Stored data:
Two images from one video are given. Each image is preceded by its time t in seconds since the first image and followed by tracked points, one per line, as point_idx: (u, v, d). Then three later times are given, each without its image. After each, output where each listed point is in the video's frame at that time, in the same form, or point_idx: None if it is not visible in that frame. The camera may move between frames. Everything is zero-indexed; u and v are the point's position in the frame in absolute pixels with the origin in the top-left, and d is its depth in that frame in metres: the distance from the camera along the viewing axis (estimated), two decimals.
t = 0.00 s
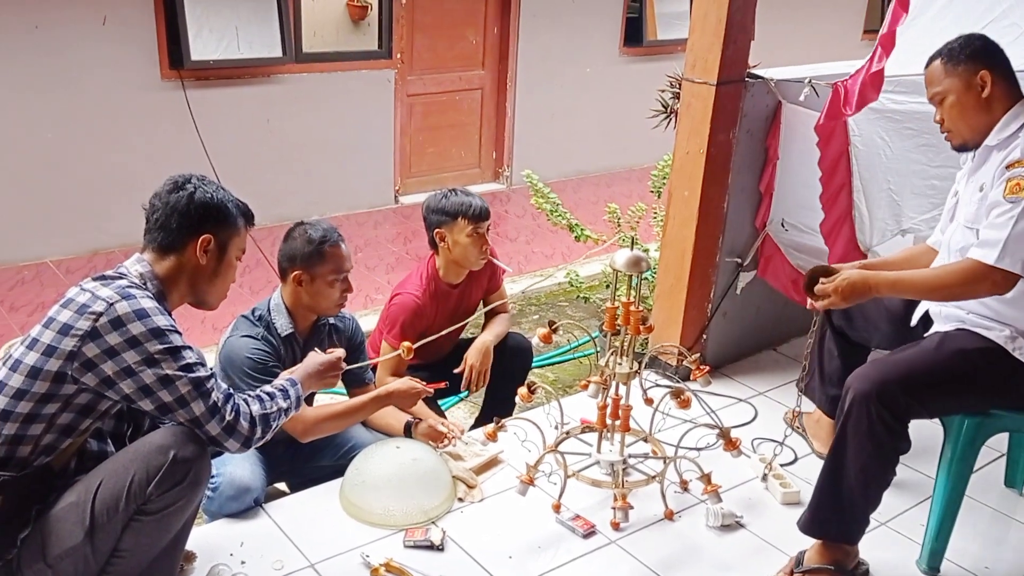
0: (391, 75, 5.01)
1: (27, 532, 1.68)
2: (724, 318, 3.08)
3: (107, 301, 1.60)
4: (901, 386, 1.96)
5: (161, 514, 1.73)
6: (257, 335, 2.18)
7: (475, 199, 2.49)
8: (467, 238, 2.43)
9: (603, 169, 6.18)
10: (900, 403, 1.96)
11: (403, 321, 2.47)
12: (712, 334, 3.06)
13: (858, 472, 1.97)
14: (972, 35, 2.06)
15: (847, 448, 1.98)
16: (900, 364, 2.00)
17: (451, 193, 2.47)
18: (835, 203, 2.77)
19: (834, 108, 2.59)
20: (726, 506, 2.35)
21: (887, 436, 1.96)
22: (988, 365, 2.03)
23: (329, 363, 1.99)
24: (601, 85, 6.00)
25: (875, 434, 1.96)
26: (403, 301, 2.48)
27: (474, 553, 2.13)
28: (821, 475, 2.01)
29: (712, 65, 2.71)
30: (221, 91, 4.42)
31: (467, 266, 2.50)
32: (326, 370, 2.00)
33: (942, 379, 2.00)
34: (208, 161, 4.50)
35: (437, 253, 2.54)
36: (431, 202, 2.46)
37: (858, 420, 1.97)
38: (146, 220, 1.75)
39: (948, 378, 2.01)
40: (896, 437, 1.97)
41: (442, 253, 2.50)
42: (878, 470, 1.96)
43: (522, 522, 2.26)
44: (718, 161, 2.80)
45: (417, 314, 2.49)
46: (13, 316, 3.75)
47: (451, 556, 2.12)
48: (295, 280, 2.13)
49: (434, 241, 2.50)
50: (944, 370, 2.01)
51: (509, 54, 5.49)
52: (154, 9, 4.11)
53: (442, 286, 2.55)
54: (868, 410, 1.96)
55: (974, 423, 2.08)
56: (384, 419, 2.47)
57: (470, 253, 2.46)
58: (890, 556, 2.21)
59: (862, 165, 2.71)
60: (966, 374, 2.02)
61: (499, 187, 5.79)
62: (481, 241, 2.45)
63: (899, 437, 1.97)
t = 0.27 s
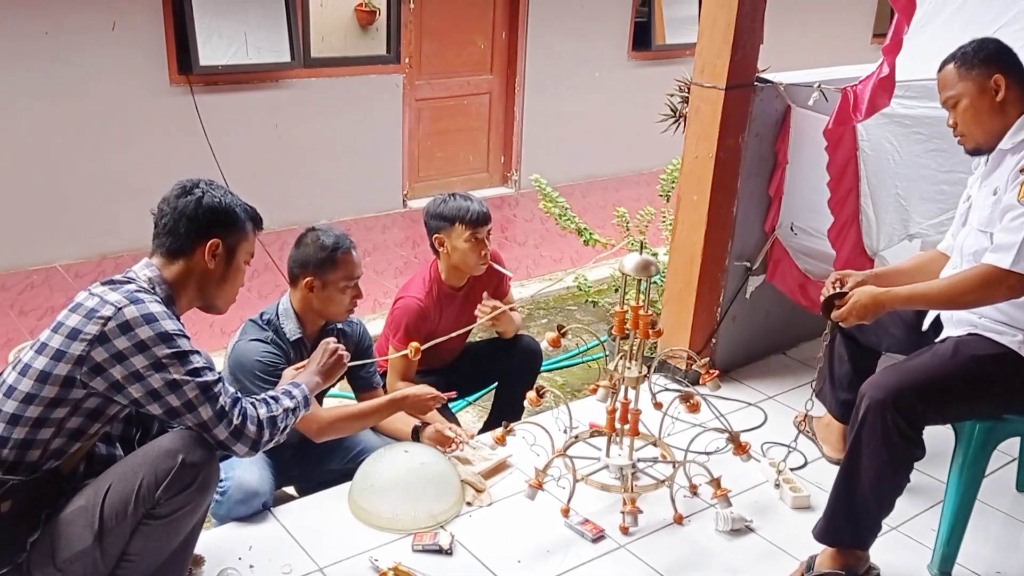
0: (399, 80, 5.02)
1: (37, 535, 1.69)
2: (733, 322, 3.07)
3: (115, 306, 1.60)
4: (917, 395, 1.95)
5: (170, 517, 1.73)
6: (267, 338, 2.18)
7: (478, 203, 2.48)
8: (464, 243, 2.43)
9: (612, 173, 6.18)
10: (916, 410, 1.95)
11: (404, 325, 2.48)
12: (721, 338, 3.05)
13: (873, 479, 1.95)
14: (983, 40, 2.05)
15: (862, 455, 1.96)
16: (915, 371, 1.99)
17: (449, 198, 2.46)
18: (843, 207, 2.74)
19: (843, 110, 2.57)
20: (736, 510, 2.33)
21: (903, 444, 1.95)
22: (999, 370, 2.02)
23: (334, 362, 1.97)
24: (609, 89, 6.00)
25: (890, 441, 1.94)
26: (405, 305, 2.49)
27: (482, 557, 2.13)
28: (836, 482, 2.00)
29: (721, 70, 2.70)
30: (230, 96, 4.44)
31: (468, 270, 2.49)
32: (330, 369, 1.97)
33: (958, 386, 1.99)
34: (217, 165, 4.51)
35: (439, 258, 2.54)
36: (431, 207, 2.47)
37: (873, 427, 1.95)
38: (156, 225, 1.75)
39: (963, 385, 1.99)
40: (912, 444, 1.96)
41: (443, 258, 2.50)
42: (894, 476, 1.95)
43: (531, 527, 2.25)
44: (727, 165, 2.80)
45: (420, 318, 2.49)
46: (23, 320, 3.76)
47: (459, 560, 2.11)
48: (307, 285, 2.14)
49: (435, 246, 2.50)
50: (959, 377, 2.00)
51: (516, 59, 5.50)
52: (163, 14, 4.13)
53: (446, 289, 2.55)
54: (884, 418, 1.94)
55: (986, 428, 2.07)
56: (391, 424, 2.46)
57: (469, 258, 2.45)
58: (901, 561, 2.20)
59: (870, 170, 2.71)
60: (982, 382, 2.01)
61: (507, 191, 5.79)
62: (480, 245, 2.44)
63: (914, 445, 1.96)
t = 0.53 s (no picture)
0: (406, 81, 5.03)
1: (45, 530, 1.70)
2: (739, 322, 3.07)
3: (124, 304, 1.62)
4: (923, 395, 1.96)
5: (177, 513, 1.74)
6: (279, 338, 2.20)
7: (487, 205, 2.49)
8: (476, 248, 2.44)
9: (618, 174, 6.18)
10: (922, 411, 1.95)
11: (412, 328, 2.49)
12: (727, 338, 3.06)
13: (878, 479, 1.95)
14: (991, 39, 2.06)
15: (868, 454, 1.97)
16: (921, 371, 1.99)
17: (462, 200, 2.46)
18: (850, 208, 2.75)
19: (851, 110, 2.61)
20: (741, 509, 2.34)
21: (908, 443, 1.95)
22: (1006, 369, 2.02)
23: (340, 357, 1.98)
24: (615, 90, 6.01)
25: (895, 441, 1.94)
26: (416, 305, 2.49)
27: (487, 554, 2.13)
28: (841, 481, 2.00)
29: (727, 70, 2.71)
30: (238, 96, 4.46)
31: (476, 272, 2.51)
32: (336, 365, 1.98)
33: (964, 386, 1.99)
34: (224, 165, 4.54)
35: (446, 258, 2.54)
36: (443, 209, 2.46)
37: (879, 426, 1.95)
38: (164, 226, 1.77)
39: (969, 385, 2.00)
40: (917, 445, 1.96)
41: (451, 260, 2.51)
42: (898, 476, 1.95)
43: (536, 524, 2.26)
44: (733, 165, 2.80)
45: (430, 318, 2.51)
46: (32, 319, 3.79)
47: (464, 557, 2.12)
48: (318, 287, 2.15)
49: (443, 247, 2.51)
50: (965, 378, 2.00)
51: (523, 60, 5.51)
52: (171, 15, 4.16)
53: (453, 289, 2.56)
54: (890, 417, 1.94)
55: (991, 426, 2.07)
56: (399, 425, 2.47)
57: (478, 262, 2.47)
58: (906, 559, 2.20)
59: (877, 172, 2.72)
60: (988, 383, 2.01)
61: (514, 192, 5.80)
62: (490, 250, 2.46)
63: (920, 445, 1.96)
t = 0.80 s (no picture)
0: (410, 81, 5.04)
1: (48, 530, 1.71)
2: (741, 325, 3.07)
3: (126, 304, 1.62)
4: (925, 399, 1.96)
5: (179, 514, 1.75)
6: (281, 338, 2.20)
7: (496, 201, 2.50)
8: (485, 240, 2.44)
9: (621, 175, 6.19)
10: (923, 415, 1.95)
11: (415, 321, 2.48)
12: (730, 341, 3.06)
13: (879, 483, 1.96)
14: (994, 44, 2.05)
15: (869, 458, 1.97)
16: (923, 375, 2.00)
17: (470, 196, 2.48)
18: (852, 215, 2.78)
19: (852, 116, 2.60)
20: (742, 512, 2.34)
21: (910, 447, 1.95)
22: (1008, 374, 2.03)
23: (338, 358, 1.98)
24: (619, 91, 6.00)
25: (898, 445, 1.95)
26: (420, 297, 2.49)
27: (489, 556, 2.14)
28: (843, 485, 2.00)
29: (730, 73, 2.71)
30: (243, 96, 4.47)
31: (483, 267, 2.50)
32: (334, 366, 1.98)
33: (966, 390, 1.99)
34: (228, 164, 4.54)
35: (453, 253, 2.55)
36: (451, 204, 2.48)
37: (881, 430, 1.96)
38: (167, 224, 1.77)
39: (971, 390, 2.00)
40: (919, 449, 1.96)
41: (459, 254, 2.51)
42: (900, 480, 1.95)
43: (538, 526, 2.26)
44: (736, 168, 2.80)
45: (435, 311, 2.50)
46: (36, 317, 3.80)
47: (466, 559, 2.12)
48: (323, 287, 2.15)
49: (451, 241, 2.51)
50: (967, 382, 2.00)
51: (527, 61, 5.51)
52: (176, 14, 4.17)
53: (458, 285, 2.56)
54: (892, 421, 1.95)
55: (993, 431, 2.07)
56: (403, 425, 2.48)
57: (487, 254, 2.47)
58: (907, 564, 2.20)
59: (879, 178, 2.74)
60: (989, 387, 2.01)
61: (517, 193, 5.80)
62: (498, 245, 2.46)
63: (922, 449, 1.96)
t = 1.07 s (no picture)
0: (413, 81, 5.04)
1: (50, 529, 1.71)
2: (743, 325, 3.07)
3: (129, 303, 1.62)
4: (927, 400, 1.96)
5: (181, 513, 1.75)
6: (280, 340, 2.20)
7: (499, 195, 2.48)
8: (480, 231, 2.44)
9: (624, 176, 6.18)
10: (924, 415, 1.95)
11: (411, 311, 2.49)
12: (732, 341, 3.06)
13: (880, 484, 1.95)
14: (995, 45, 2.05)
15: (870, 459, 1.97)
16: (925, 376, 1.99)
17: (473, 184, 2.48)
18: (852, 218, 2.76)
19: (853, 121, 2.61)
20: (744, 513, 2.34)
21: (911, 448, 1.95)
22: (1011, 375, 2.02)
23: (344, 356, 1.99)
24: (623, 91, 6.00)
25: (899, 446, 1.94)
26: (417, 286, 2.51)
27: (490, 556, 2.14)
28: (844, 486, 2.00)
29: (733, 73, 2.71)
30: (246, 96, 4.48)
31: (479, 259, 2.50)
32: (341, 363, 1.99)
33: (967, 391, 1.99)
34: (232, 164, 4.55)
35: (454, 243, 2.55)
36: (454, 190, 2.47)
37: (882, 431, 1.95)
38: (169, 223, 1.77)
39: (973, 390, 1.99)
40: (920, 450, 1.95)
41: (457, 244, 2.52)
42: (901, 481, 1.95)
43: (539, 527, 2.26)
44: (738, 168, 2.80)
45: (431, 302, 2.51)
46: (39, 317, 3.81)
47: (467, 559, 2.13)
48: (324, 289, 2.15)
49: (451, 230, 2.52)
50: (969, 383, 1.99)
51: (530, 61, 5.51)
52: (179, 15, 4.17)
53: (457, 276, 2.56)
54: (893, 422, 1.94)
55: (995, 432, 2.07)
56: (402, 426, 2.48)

What you will do: Would you print exactly, and only, the lines of the data above from the line with "31: (468, 270, 2.49)" through the line with "60: (982, 382, 2.01)", inclusive?

Expected answer:
31: (468, 270, 2.49)
32: (330, 369, 1.97)
33: (958, 386, 1.99)
34: (217, 165, 4.51)
35: (439, 258, 2.54)
36: (431, 207, 2.47)
37: (873, 427, 1.95)
38: (156, 225, 1.75)
39: (963, 385, 1.99)
40: (912, 444, 1.96)
41: (443, 258, 2.50)
42: (894, 476, 1.95)
43: (531, 527, 2.25)
44: (727, 165, 2.80)
45: (420, 318, 2.49)
46: (23, 320, 3.76)
47: (459, 560, 2.11)
48: (307, 285, 2.14)
49: (435, 246, 2.50)
50: (959, 377, 2.00)
51: (516, 59, 5.50)
52: (163, 14, 4.13)
53: (446, 289, 2.55)
54: (884, 418, 1.94)
55: (986, 428, 2.07)
56: (391, 424, 2.46)
57: (469, 258, 2.45)
58: (901, 561, 2.20)
59: (870, 170, 2.71)
60: (982, 382, 2.01)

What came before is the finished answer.